While the exact coefficients from a logistic regression can be difficult to interpret, the signs of the coefficients are informative and easier to understand. In the field hex chart above, for example, we can see that as the shooting location gets increasingly close to goal, the likelihood increases that a shot results in a goal. In addition, the sample of xG model covariates from the foot shooting model below provides information on how situations and actions preceding a shot can impact the expected goal probability of the given shot. For instance, a foot shot directly resulting from a corner-kick is less likely to result in a goal than a foot shot from a set piece or a foot shot from open play. In addition, a foot shot resulting from a cross is much less likely to result in a goal than a foot shot resulting from a rebound or through ball.
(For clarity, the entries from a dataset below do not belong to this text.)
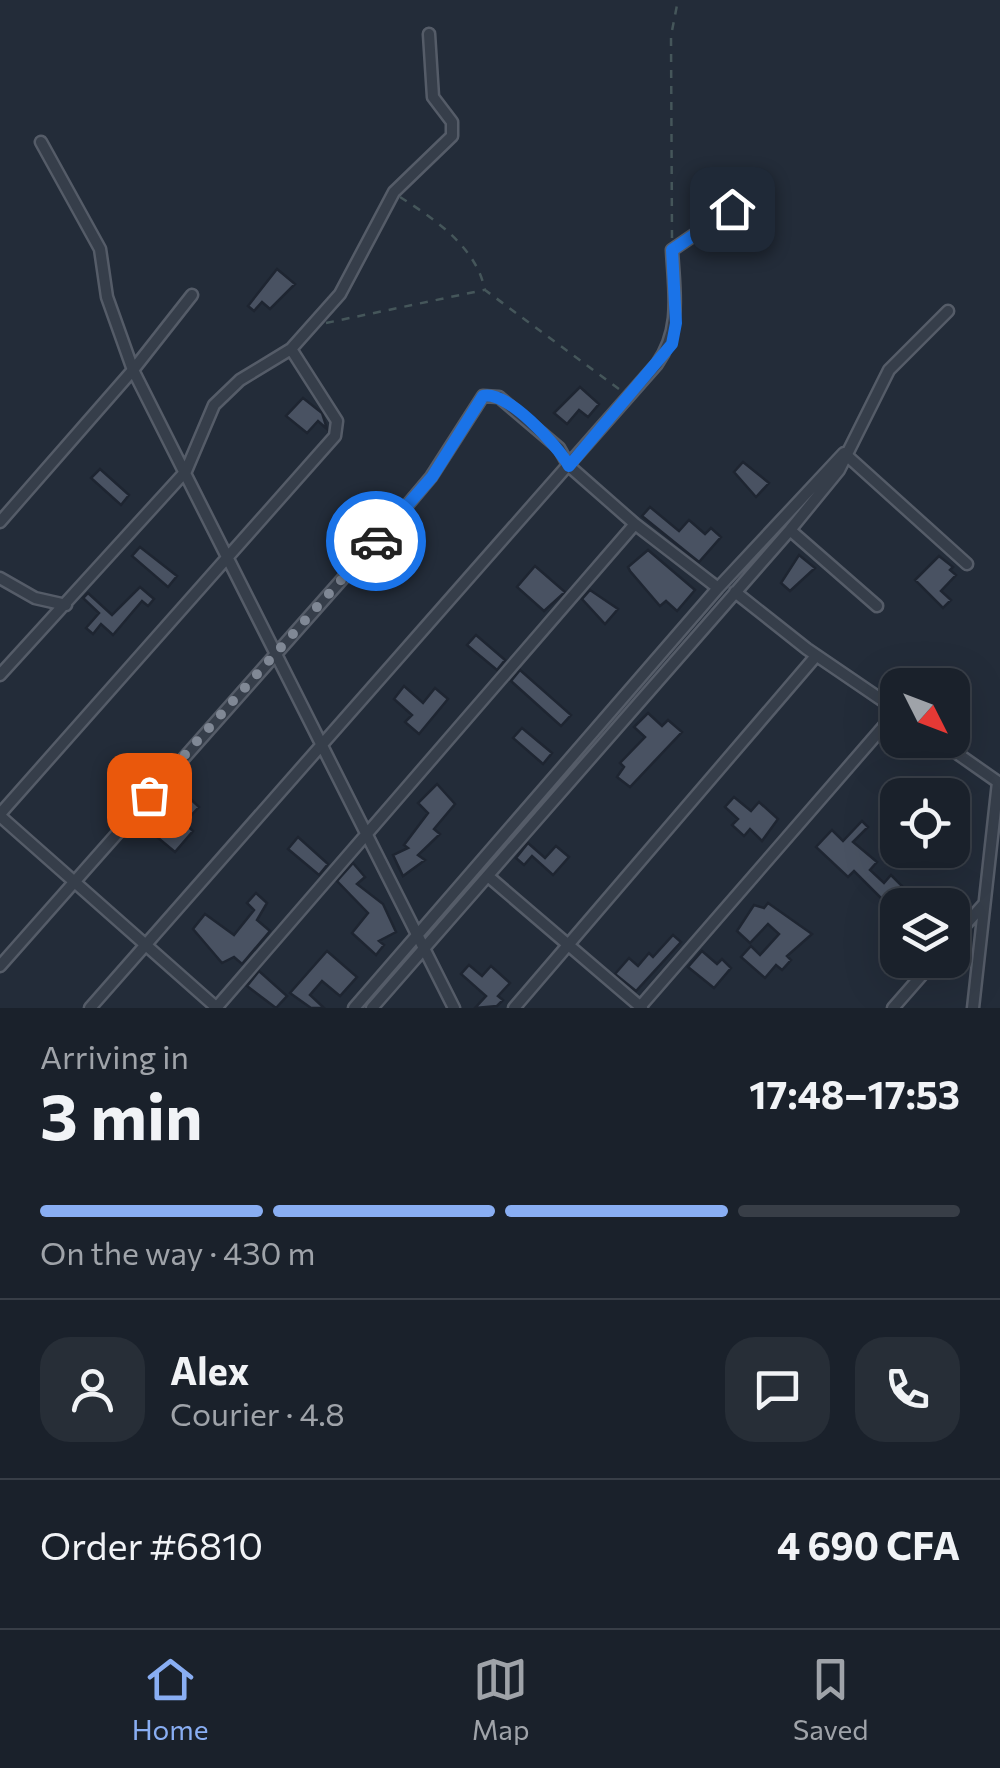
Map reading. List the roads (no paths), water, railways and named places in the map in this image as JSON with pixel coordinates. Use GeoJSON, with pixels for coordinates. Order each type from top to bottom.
{"type":"FeatureCollection","features":[{"type":"Feature","properties":{"kind":"street"},"geometry":{"type":"LineString","coordinates":[[0,675],[186,471],[214,404],[240,380],[291,350],[340,294],[394,192],[454,130],[433,97],[429,34]]}},
{"type":"Feature","properties":{"kind":"street"},"geometry":{"type":"LineString","coordinates":[[41,142],[100,249],[107,297],[134,370],[454,1008]]}},
{"type":"Feature","properties":{"kind":"street"},"geometry":{"type":"LineString","coordinates":[[90,1008],[672,344],[676,323],[672,250],[732,209]]}},
{"type":"Feature","properties":{"kind":"street"},"geometry":{"type":"LineString","coordinates":[[0,522],[134,370],[165,324],[192,295]]}},
{"type":"Feature","properties":{"kind":"street"},"geometry":{"type":"LineString","coordinates":[[354,1008],[718,588],[844,453],[866,424],[874,394],[889,370],[948,311]]}},
{"type":"Feature","properties":{"kind":"street"},"geometry":{"type":"LineString","coordinates":[[291,350],[340,428],[0,815],[217,1008],[634,524]]}},
{"type":"Feature","properties":{"kind":"street"},"geometry":{"type":"LineString","coordinates":[[0,966],[432,477],[483,396],[499,397],[559,448],[569,466],[634,524],[718,588]]}},
{"type":"Feature","properties":{"kind":"street"},"geometry":{"type":"LineString","coordinates":[[372,1008],[790,530],[839,470],[844,453]]}},
{"type":"Feature","properties":{"kind":"street"},"geometry":{"type":"LineString","coordinates":[[844,453],[967,564]]}},
{"type":"Feature","properties":{"kind":"street"},"geometry":{"type":"LineString","coordinates":[[790,530],[877,606]]}},
{"type":"Feature","properties":{"kind":"street"},"geometry":{"type":"LineString","coordinates":[[0,578],[40,600],[66,605]]}},
{"type":"Feature","properties":{"kind":"street"},"geometry":{"type":"LineString","coordinates":[[736,592],[816,656],[880,699]]}},
{"type":"Feature","properties":{"kind":"street"},"geometry":{"type":"LineString","coordinates":[[514,1008],[816,656]]}},
{"type":"Feature","properties":{"kind":"street"},"geometry":{"type":"LineString","coordinates":[[489,877],[640,1008],[880,731]]}},
{"type":"Feature","properties":{"kind":"street"},"geometry":{"type":"LineString","coordinates":[[964,758],[998,782],[973,1008]]}},
{"type":"Feature","properties":{"kind":"street"},"geometry":{"type":"LineString","coordinates":[[970,920],[984,904]]}},
{"type":"Feature","properties":{"kind":"street"},"geometry":{"type":"LineString","coordinates":[[893,1008],[919,978]]}}]}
Covariate | Impact on Goal Probability |
---|---|

Situation: Corner-kick | -58.7% |

Situation: Open Play | 0.0% |

Situation: Set Piece | -15.8% |

Last Action: Cross | -46.9% |

Last Action: Interception | -11.1% |

Last Action: Rebound | 31.9% |

Last Action: Through Ball | 39.9% |

While the logistic ridge regressions of the design matrices \(X\) and \(Z\) produce estimates for both player shooting ability and goalkeeper shot stopping ability, the estimates are confined either to their foot finishing or foot shot stopping ability or head finishing or head shot stopping ability. In other words, the xG regression model produces two different estimates for player ability; one for feet shots and one for head shots. Given that the xG model produces two finishing or shot stopping estimates for each player, rather than take an arbitrary average between each individual player’s two covariates, I run an additional regression model. This additional regression model uses all of the shots in a given season, both headers and feet shots, as inputs with the shot result, either goal or no-goal, as the dependent variable. The covariates are as follows:

- An indicator variable for the shooter.
- An indicator variable for the goalkeeper.
- A variable for the “expected goal probability” of the shot characteristics as estimated by the previously explained expected goal model, but without any probability adjustment for the specific goalkeeper or shooter.
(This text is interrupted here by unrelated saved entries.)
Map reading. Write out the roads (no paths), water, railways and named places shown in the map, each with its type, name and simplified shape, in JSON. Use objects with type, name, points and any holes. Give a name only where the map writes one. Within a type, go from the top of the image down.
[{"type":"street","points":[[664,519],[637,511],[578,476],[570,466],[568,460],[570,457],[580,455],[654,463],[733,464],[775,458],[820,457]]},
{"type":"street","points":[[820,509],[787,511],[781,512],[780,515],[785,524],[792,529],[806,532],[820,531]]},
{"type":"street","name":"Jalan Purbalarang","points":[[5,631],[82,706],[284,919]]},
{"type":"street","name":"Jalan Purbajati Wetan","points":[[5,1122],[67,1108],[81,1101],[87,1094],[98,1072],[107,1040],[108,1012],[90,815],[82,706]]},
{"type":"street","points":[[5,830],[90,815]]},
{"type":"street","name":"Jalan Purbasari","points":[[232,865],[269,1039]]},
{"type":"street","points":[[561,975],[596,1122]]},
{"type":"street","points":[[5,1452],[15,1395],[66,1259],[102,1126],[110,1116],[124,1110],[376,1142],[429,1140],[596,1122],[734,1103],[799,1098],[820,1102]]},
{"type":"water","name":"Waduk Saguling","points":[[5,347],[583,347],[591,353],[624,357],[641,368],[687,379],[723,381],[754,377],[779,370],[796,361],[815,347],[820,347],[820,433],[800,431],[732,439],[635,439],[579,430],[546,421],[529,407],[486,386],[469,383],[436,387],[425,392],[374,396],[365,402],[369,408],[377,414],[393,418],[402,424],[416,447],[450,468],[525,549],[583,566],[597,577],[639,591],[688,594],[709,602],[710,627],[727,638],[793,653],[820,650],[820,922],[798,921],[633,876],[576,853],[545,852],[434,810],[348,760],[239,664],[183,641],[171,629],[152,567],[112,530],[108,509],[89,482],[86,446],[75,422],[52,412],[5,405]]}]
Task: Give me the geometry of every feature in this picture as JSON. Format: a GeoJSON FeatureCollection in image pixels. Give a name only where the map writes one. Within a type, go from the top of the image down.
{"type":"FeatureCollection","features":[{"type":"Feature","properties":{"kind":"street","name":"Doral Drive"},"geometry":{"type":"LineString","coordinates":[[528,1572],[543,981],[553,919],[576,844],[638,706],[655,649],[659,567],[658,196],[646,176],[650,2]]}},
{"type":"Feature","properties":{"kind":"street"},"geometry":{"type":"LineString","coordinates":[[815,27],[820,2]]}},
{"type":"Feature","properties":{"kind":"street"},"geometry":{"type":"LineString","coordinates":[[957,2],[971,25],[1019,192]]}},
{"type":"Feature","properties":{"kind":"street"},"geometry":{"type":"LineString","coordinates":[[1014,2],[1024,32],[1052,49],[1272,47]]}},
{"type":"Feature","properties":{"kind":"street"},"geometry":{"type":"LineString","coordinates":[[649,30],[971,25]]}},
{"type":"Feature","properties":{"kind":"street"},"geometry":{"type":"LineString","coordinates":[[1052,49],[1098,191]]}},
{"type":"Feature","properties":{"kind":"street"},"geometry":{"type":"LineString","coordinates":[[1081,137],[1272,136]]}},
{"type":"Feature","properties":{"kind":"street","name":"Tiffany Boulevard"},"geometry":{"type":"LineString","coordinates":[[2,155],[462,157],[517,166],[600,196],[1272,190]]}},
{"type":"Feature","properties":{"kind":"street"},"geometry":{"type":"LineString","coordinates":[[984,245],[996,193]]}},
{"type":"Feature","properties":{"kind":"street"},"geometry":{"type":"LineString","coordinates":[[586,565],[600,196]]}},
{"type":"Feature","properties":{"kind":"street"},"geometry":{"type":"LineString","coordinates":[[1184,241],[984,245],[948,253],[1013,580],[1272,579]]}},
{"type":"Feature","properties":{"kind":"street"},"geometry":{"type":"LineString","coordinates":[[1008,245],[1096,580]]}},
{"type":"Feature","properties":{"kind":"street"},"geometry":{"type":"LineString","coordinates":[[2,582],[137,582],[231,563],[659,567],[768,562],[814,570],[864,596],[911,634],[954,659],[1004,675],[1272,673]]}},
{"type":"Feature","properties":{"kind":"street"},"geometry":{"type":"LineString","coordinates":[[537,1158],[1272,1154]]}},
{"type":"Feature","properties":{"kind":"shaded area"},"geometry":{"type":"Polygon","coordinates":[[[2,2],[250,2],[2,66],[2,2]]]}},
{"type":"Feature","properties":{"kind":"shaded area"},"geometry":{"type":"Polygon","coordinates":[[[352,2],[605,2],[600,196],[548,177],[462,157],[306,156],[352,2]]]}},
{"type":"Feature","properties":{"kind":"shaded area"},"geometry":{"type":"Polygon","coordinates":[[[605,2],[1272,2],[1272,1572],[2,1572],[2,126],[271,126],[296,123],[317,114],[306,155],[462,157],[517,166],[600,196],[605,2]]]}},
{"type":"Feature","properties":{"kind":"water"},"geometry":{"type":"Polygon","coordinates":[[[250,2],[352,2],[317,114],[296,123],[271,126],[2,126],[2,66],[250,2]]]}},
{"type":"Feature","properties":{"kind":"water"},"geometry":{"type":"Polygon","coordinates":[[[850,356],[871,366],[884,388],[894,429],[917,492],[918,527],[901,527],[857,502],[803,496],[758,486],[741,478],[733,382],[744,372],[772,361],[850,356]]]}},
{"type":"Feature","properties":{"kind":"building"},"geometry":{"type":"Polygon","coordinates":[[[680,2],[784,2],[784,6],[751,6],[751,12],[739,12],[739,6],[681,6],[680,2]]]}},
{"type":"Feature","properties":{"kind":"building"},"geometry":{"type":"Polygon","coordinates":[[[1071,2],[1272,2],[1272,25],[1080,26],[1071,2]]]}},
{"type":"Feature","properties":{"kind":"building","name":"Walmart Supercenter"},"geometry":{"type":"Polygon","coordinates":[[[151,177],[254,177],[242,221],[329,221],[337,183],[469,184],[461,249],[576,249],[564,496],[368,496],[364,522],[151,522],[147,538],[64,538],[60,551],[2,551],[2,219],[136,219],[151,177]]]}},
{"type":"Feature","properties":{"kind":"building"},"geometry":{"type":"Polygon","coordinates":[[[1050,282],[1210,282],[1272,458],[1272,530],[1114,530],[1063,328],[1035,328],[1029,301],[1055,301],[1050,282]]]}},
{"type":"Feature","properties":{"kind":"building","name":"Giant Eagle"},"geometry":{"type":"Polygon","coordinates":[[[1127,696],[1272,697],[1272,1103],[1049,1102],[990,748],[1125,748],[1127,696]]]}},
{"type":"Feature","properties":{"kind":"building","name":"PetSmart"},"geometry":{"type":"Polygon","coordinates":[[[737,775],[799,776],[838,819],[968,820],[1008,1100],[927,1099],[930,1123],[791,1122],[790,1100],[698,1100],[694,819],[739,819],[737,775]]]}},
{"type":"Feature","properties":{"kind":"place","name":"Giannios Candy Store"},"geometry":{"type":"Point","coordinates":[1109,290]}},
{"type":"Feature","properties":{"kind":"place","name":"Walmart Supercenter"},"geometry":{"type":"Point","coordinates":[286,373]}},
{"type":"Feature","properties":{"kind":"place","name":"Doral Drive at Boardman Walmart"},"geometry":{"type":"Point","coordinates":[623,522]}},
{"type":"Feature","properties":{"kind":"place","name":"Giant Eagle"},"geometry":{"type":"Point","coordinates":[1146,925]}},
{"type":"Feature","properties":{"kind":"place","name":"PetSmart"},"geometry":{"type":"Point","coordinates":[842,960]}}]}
This model then yields estimates for the overarching “shooting impact on goal probability” and “goalkeeping ability on goal probability” for each player and goalkeeper.
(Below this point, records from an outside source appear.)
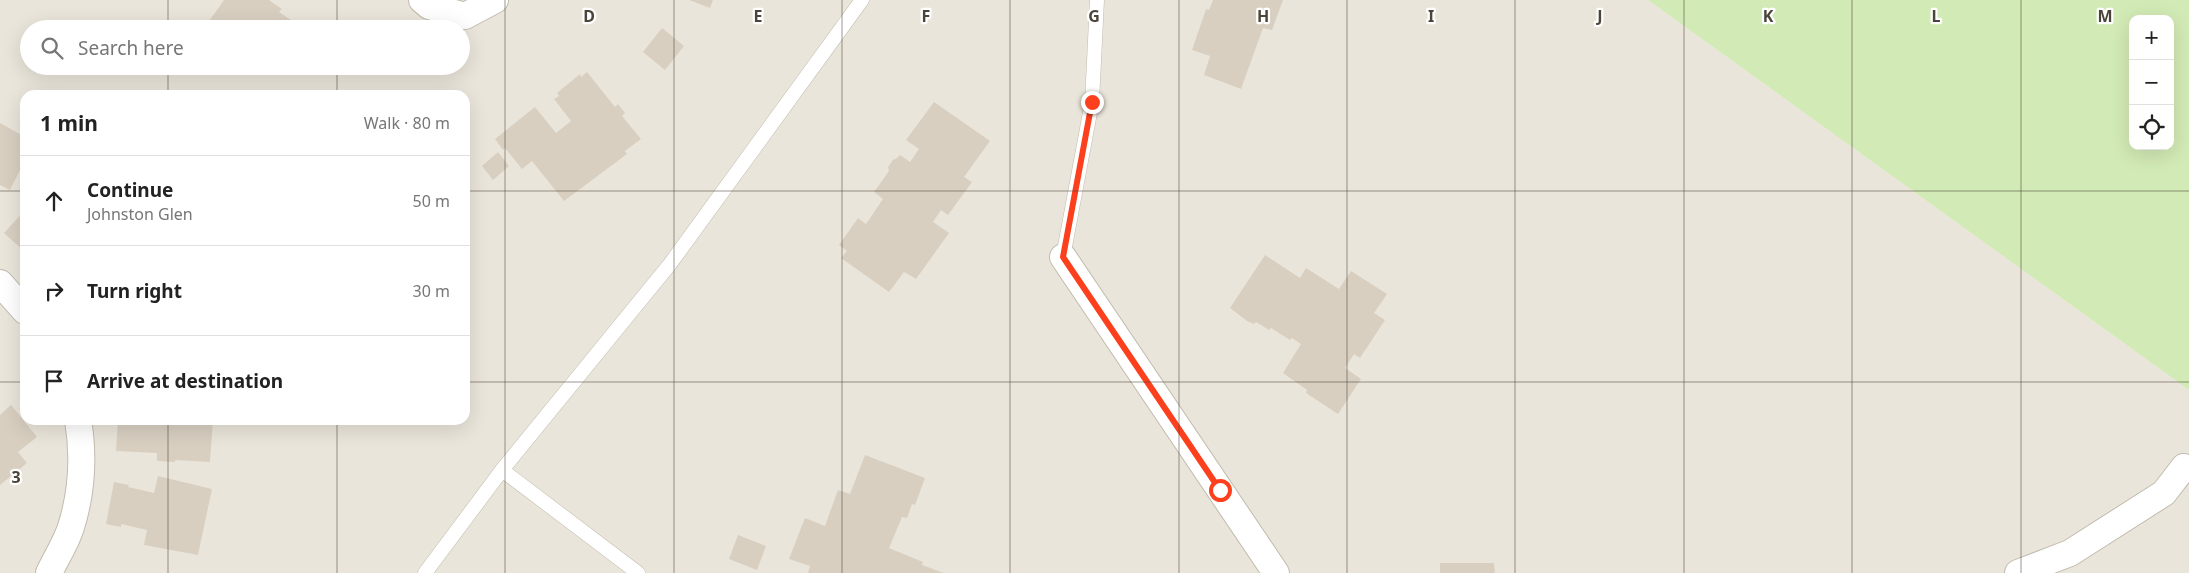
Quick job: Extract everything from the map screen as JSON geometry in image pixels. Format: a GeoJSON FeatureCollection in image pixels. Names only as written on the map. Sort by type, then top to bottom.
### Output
{"type":"FeatureCollection","features":[{"type":"Feature","properties":{"kind":"street"},"geometry":{"type":"LineString","coordinates":[[422,0],[429,6],[465,16],[495,0]]}},
{"type":"Feature","properties":{"kind":"street"},"geometry":{"type":"LineString","coordinates":[[1063,257],[1276,573]]}},
{"type":"Feature","properties":{"kind":"street"},"geometry":{"type":"LineString","coordinates":[[0,283],[20,305]]}},
{"type":"Feature","properties":{"kind":"street"},"geometry":{"type":"LineString","coordinates":[[49,573],[70,528],[82,477],[79,425]]}},
{"type":"Feature","properties":{"kind":"street"},"geometry":{"type":"LineString","coordinates":[[2018,573],[2070,553],[2164,493],[2184,467]]}},
{"type":"Feature","properties":{"kind":"lane"},"geometry":{"type":"LineString","coordinates":[[425,573],[502,470],[670,264],[862,0]]}},
{"type":"Feature","properties":{"kind":"lane"},"geometry":{"type":"LineString","coordinates":[[1063,257],[1092,102],[1097,0]]}},
{"type":"Feature","properties":{"kind":"lane"},"geometry":{"type":"LineString","coordinates":[[502,470],[638,573]]}},
{"type":"Feature","properties":{"kind":"shaded area"},"geometry":{"type":"Polygon","coordinates":[[[0,0],[1648,0],[2189,390],[2189,573],[0,573],[0,0]]]}},
{"type":"Feature","properties":{"kind":"green space"},"geometry":{"type":"Polygon","coordinates":[[[1648,0],[2189,0],[2189,390],[1648,0]]]}},
{"type":"Feature","properties":{"kind":"building"},"geometry":{"type":"Polygon","coordinates":[[[224,0],[269,0],[282,9],[279,12],[291,20],[210,20],[224,0]]]}},
{"type":"Feature","properties":{"kind":"building"},"geometry":{"type":"Polygon","coordinates":[[[689,0],[713,0],[710,8],[689,0]]]}},
{"type":"Feature","properties":{"kind":"building"},"geometry":{"type":"Polygon","coordinates":[[[1213,0],[1283,0],[1272,30],[1263,28],[1241,89],[1204,75],[1210,56],[1192,50],[1206,9],[1209,10],[1213,0]]]}},
{"type":"Feature","properties":{"kind":"building"},"geometry":{"type":"Polygon","coordinates":[[[662,28],[684,46],[665,70],[643,52],[662,28]]]}},
{"type":"Feature","properties":{"kind":"building"},"geometry":{"type":"Polygon","coordinates":[[[587,72],[615,107],[618,104],[625,113],[622,116],[641,139],[625,151],[627,154],[564,201],[532,161],[522,169],[495,139],[535,107],[556,133],[571,121],[554,99],[559,96],[557,93],[580,74],[581,77],[587,72]]]}},
{"type":"Feature","properties":{"kind":"building"},"geometry":{"type":"Polygon","coordinates":[[[934,102],[990,141],[964,177],[972,182],[948,215],[941,210],[933,222],[949,233],[916,279],[904,272],[889,292],[841,258],[847,251],[839,245],[858,218],[866,224],[883,199],[874,192],[889,171],[888,167],[893,160],[900,155],[910,162],[919,149],[906,140],[934,102]]]}},
{"type":"Feature","properties":{"kind":"building"},"geometry":{"type":"Polygon","coordinates":[[[0,123],[20,134],[20,170],[10,190],[0,185],[0,123]]]}},
{"type":"Feature","properties":{"kind":"building"},"geometry":{"type":"Polygon","coordinates":[[[498,152],[509,166],[493,180],[482,166],[498,152]]]}},
{"type":"Feature","properties":{"kind":"building"},"geometry":{"type":"Polygon","coordinates":[[[20,215],[20,247],[4,233],[20,215]]]}},
{"type":"Feature","properties":{"kind":"building"},"geometry":{"type":"Polygon","coordinates":[[[1265,255],[1300,278],[1306,268],[1339,289],[1351,271],[1387,294],[1374,313],[1385,320],[1360,358],[1354,354],[1345,368],[1361,379],[1338,414],[1306,393],[1307,390],[1283,373],[1301,344],[1292,338],[1290,340],[1271,328],[1269,330],[1256,322],[1254,324],[1247,321],[1230,308],[1265,255]]]}},
{"type":"Feature","properties":{"kind":"building"},"geometry":{"type":"Polygon","coordinates":[[[11,405],[20,416],[20,425],[27,425],[37,437],[18,452],[27,463],[0,485],[0,415],[11,405]]]}},
{"type":"Feature","properties":{"kind":"building"},"geometry":{"type":"Polygon","coordinates":[[[118,425],[213,425],[210,462],[157,461],[157,453],[116,451],[118,425]]]}},
{"type":"Feature","properties":{"kind":"building"},"geometry":{"type":"Polygon","coordinates":[[[865,455],[925,478],[915,505],[912,504],[907,518],[902,517],[889,548],[923,562],[922,565],[944,573],[808,573],[810,566],[789,559],[805,518],[825,526],[838,490],[850,494],[865,455]]]}},
{"type":"Feature","properties":{"kind":"building"},"geometry":{"type":"Polygon","coordinates":[[[158,476],[212,489],[198,555],[144,545],[147,530],[121,524],[121,527],[106,524],[114,482],[154,493],[158,476]]]}},
{"type":"Feature","properties":{"kind":"building"},"geometry":{"type":"Polygon","coordinates":[[[738,535],[766,546],[757,570],[729,559],[738,535]]]}},
{"type":"Feature","properties":{"kind":"building"},"geometry":{"type":"Polygon","coordinates":[[[1440,563],[1494,563],[1495,573],[1440,573],[1440,563]]]}},
{"type":"Feature","properties":{"kind":"route"},"geometry":{"type":"LineString","coordinates":[[1092,102],[1063,257],[1220,490]]}}]}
In summation, this is an xG, or expected goal, model that quantifies the probability that a goal results from a shot, given the shot’s various characteristics. This model is used as the basis for determining both an outfield player’s “shooting impact on goal probability” and a goalkeeper’s “goalkeeping impact on goal probability.” Finally, the expected goal probability of a shot, given the shot’s characteristics, but excluding the goalkeeper and shooter, can be used to quantify the quality of shots generated by a team, regardless of the goalkeeping and shooting ability of the team’s players.